Een stylist, een kapper en een visagist kwamen een voor een over de drempel met een uitpuilend kledingrek, een rolkoffer en een sporttas vol make-up. Want dat was er allemaal voor nodig om mij toonbaar op de foto te krijgen voor een tijdschrift. “Die bril, dat gaan we dus echt niet doen,” zei de styliste meteen toen ik me aan haar voorstelde. Die moest af en in een mistige wereld zag ik hoe mijn haar in de krul ging en een dikke laag make-up op mijn gezicht werd gesmeerd.

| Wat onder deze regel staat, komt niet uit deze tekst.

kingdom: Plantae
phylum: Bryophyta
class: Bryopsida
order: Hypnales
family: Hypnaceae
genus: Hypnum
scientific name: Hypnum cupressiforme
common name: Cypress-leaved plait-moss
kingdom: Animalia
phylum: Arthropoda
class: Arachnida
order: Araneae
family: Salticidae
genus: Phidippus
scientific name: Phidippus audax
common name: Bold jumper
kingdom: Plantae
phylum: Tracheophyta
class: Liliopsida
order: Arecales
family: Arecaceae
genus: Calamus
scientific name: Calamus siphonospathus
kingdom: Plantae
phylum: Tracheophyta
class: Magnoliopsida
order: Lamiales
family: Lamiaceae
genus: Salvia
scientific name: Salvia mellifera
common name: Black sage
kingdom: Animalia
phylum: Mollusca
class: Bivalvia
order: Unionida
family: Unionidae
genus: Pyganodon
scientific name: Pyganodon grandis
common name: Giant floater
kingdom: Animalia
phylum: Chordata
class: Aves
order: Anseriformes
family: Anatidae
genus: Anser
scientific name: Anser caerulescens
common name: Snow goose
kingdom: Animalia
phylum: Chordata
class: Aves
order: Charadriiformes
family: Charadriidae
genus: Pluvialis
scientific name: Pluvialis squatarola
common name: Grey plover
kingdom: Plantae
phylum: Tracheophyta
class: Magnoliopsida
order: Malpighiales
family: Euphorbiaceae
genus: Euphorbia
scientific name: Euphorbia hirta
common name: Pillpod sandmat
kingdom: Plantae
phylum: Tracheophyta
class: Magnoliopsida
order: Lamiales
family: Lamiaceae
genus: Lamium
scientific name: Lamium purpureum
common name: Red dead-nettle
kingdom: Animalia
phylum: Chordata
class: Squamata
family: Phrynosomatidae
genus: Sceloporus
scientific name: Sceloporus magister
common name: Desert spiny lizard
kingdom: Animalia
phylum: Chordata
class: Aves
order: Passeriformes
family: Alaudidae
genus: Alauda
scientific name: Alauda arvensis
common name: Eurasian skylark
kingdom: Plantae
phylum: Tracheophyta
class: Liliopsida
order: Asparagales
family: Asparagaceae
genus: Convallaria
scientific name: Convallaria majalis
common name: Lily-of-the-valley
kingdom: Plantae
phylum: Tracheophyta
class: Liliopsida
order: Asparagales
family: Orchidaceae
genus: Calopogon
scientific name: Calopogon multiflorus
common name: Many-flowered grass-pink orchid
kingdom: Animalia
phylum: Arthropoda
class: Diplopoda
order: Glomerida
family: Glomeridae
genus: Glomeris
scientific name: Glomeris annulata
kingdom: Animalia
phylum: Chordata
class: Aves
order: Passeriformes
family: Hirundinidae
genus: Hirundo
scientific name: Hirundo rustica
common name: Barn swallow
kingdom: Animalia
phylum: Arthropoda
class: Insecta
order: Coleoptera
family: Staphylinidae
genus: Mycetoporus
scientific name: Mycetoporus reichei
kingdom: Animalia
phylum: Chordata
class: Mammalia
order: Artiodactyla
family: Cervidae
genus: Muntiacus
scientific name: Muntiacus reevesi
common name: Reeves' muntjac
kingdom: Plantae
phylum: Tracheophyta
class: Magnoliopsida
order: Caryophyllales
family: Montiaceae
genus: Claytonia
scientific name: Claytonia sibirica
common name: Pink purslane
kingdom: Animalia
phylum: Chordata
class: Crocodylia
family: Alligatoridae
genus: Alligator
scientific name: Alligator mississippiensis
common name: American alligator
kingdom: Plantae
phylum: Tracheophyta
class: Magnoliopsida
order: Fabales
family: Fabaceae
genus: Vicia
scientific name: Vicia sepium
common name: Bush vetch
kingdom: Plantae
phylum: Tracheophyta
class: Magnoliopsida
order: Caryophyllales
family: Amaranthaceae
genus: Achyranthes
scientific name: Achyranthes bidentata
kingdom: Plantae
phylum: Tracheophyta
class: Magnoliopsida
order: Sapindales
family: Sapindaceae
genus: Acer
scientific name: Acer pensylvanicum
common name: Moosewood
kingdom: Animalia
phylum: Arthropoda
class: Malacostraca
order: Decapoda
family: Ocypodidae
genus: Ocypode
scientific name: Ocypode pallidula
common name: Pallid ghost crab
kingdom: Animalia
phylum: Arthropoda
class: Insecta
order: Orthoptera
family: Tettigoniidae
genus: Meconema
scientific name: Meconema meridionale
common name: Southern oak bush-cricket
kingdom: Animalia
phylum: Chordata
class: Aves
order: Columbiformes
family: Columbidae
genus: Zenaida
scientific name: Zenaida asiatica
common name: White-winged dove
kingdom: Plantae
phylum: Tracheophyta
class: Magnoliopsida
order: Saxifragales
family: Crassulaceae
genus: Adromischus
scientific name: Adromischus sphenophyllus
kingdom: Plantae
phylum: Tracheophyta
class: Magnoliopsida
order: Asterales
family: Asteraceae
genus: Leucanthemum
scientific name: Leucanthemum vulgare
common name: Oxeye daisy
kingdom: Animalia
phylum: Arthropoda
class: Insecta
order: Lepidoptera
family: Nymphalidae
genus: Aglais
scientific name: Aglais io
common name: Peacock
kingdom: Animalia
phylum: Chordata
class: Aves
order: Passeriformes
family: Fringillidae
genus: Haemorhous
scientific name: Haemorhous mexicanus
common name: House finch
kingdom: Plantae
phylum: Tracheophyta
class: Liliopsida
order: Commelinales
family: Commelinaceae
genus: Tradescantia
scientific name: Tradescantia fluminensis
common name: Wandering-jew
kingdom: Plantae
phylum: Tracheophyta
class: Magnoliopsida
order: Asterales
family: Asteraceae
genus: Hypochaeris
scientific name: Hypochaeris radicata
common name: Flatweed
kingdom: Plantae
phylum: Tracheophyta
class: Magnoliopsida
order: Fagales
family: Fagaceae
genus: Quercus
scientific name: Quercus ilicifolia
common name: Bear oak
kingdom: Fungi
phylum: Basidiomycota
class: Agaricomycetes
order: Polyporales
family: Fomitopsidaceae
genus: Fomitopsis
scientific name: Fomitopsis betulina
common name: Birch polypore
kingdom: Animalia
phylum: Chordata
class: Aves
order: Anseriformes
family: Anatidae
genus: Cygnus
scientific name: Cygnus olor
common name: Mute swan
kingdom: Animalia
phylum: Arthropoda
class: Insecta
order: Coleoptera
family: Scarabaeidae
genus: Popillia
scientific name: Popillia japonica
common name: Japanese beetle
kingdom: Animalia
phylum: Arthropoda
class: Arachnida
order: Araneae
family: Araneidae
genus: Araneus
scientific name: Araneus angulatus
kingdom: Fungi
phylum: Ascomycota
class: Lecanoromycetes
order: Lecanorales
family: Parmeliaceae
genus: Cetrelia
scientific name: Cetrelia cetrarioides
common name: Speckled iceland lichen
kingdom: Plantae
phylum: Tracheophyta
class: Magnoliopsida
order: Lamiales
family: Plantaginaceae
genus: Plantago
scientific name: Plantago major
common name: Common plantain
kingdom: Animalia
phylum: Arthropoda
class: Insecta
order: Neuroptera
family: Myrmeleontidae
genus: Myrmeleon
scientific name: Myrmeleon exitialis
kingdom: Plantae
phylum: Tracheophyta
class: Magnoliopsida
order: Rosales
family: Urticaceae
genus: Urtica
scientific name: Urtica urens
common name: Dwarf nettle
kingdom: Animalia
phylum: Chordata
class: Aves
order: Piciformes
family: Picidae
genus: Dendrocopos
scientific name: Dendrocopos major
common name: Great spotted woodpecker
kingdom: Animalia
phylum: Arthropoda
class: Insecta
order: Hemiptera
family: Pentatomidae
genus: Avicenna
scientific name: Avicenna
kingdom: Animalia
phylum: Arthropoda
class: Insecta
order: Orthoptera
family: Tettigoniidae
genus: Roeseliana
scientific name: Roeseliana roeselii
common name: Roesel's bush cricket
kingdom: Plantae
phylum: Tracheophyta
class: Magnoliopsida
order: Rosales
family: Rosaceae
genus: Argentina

De voorbereidingen voor de foto begonnen om elf uur, om één uur zou het mode-circus weer vertrekken. Mijn haar piekt dan raar, mijn kleding rolt niet van een rekje en tja, die bril, maar lunchtijd is lunchtijd en daar weet ik wel raad mee. Voor mijn modische gasten had ik pompoensoep gemaakt, humus, een Griekse salade en als toetje een plaat vol kaneelbroodjes, warm uit de oven.
Daar kwam de fotograaf! Knipperend tegen het zonlicht, knijpend om mijn blik scherp te stellen en dan nog elegant met een homp brooddeeg op de foto, ik geef het je te doen.
Grote opluchting toen de camera weer in de tas ging en de rekken, koffers en tassen werden ingepakt. Nu lunchen! Een gezamenlijke blik op mijn fornuis: neehoor, dat eten we niet. Want koolhydraten. Da’s vergif. Dus. We moeten rennen, hoi hoi! En daar zat ik: opgemaakt als een travestiet, slechtziend rondtastend naar mijn bril, met een keuken vol eten.
Ik wil maar zeggen: fotomodel zijn is keihard en ondankbaar werk.